The Mongolian Death Worm
Of course, people back home had a hard time believing such a strange creature existed. But in 1922 the Mongolian prime minister declared that it was a real animal. This alone was enough to convince many and Cryptozoologists flooded to the Gobi desert. No one seemed able to find the Mongolian death worm for themselves. But native Mongolians believed in it whole heartedly. In more remote regions locals told horrific stories, giving eerie new details. Some claimed the Mongolian death worm could spit acid and shock it’s prey like an electric eel. According to one tale the desert was once lush and green. But the worms themselves killed all other life, turning the land inhospitable.
Another story tells of a young boy who died after touching the worm. Seeking revenge, every man in his village set out to kill the creature. Heading into the desert, none of them would ever be seen again. The problem is different stories give very different descriptions. Some claimed the Mongolian Death Worm is 2 meters long while others say it’s more like 20. Yet since no specimen has ever been retrieved and studied, it’s impossible to disprove even the most ridiculous descriptions. To be fair it’s hard to find a monster that spends most of it’s time underground – especially when you don’t even know if they hibernate.
One suggestion is that death worms don’t sleep, eternally kept awake by a hunger for flesh. Outside of Mongolia the death worm is generally seen as a primitive superstition. Perhaps it was a fun way for parents to teach their children not to wander off into the desert. Or maybe the legend began with a grain of truth that just got out of hand. There are large snakes that live in the Gobi desert, some of which deadly to humans. In the 1980s a series of experiments were done. Native Mongolians who claim to have seen the monster were shown images of a snake. Many of them confirmed that the snake is the Mongolian Death Worm.
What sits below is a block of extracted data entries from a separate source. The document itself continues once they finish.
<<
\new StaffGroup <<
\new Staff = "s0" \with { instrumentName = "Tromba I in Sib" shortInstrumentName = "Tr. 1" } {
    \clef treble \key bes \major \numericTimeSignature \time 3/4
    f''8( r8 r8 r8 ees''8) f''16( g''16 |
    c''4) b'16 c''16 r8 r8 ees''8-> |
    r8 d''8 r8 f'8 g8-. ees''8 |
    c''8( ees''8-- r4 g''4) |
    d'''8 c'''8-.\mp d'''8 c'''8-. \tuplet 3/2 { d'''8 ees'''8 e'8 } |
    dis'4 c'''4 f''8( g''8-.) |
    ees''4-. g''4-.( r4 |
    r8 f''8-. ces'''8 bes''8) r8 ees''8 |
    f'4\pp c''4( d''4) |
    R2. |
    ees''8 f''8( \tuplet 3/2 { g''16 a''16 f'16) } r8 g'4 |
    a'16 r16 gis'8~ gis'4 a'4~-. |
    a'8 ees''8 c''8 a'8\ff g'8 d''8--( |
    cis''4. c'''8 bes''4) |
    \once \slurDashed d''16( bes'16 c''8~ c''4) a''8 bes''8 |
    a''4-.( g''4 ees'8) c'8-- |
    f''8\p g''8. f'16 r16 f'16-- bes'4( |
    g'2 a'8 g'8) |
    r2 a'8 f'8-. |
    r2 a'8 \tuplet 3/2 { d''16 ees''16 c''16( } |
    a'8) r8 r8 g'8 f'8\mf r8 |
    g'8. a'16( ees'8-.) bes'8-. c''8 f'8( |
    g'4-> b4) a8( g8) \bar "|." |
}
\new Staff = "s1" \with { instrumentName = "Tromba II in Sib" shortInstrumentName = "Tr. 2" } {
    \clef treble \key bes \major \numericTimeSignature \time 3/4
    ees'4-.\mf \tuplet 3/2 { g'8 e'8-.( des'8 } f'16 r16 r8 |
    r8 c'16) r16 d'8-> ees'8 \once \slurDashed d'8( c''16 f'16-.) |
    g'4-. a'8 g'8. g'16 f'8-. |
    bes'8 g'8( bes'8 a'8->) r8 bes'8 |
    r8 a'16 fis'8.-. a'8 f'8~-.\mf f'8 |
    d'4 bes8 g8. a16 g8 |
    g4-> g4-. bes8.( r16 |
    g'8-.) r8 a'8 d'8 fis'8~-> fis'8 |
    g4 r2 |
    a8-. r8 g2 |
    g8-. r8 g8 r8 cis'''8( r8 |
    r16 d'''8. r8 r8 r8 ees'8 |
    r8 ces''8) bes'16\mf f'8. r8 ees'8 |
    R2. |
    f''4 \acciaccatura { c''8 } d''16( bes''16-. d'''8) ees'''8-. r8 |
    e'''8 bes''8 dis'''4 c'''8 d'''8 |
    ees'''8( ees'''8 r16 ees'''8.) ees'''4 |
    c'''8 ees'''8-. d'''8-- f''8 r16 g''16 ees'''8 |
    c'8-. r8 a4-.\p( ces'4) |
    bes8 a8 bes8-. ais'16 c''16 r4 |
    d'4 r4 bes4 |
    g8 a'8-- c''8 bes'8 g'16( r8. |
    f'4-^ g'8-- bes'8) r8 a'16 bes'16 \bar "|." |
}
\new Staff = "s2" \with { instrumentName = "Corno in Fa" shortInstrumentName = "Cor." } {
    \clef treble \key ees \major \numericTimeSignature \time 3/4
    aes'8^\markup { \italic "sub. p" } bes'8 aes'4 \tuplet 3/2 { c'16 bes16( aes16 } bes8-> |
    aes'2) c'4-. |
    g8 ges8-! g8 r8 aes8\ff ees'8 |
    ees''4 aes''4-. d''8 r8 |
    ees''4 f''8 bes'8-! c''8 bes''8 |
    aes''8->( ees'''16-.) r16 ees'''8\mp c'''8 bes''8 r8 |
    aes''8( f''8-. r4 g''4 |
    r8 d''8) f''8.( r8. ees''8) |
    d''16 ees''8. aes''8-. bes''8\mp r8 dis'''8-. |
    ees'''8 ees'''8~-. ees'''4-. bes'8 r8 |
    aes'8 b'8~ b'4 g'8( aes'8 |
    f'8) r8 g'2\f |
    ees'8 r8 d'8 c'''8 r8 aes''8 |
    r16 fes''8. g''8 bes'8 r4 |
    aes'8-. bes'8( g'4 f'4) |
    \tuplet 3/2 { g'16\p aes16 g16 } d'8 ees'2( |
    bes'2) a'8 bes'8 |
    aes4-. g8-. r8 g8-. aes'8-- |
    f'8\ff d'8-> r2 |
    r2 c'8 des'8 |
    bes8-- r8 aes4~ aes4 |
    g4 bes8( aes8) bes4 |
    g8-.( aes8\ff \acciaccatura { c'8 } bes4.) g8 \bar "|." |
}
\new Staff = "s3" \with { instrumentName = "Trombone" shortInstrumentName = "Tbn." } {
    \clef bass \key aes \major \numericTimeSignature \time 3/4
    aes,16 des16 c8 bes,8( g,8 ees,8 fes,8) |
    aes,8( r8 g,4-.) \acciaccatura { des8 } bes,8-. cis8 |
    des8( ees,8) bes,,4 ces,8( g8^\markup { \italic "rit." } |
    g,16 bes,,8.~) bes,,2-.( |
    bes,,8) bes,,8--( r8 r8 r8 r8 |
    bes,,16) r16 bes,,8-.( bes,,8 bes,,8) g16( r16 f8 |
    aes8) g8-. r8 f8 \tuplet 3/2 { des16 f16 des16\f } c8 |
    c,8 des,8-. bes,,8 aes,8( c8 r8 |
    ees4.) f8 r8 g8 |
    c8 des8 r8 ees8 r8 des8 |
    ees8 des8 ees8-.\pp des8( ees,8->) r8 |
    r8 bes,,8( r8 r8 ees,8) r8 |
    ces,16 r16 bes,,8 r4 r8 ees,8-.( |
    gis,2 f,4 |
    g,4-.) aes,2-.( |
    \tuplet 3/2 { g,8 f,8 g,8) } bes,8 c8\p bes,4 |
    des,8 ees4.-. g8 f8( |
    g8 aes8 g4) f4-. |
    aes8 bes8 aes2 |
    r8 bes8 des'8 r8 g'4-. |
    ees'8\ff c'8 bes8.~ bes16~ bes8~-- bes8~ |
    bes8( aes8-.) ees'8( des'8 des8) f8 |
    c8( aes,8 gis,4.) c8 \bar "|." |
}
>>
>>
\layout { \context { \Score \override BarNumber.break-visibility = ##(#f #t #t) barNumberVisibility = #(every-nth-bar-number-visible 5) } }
Death Worms In Other Countries
However, there are many other cultures that believe in similar worm like monsters. The ancient Greeks feared the Indus Worm – a gigantic carnivorous worm inhabiting the Indus River. Ten feet long and with large teeth, no animal could survive the attack. It’s teeth are square and strong enough to cut through tree trunks. By day the Indus Worm hides below the water surface. But at night it emerges onto land, hunting camels, horses, or any other creature unlucky enough to be seen.
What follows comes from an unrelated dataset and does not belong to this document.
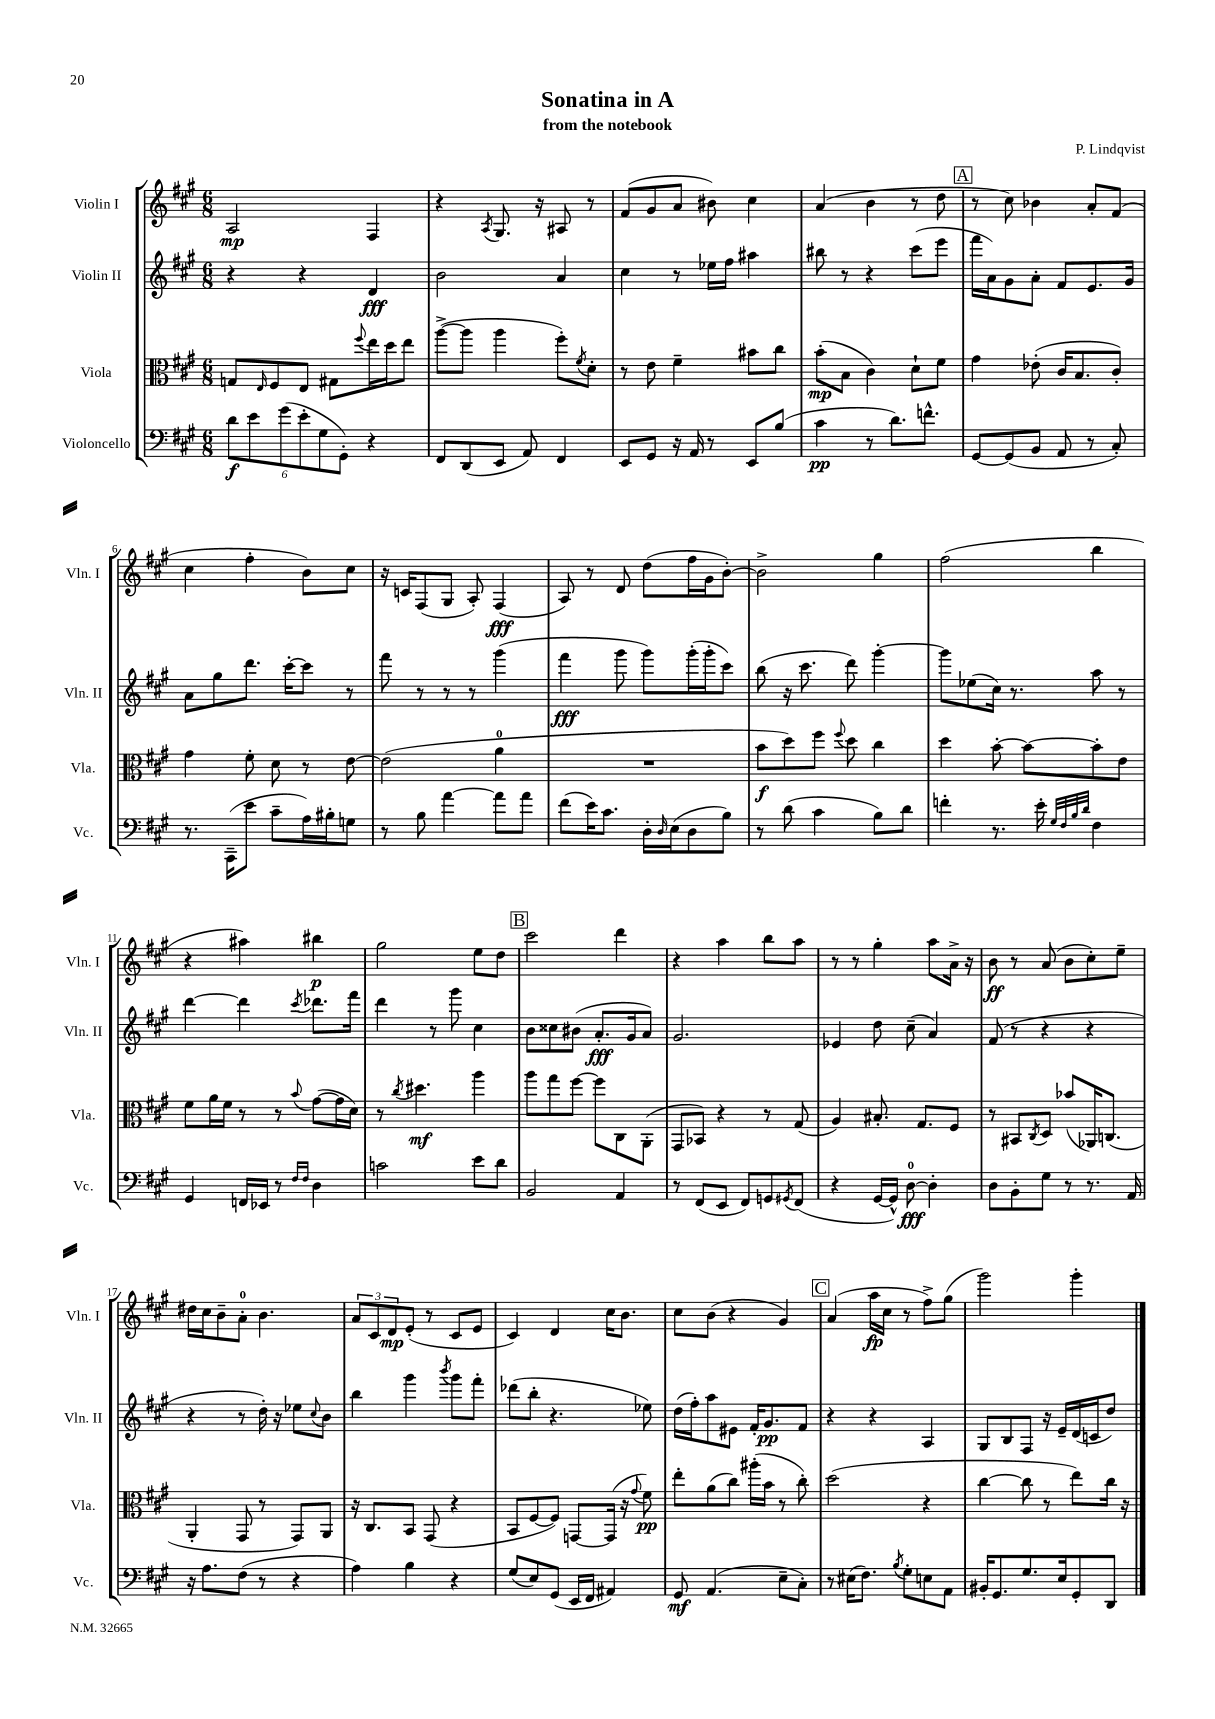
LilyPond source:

South African folklore describes a similar monster known as Grootslang. Another worm like beast, it lives deep within a cave. The cave is said to be rich in gold and diamonds. But anyone foolish enough to be lured into it will be eaten by Grootslang.
In medieval times, reported encounters with giant worms were written about across Europe. From England, to Switzerland, to Russia. Worm like monsters seem to be a recurring theme for humans, following historical records throughout the globe. So maybe the Mongolian Death Worm really is out there… hiding below the desert sand.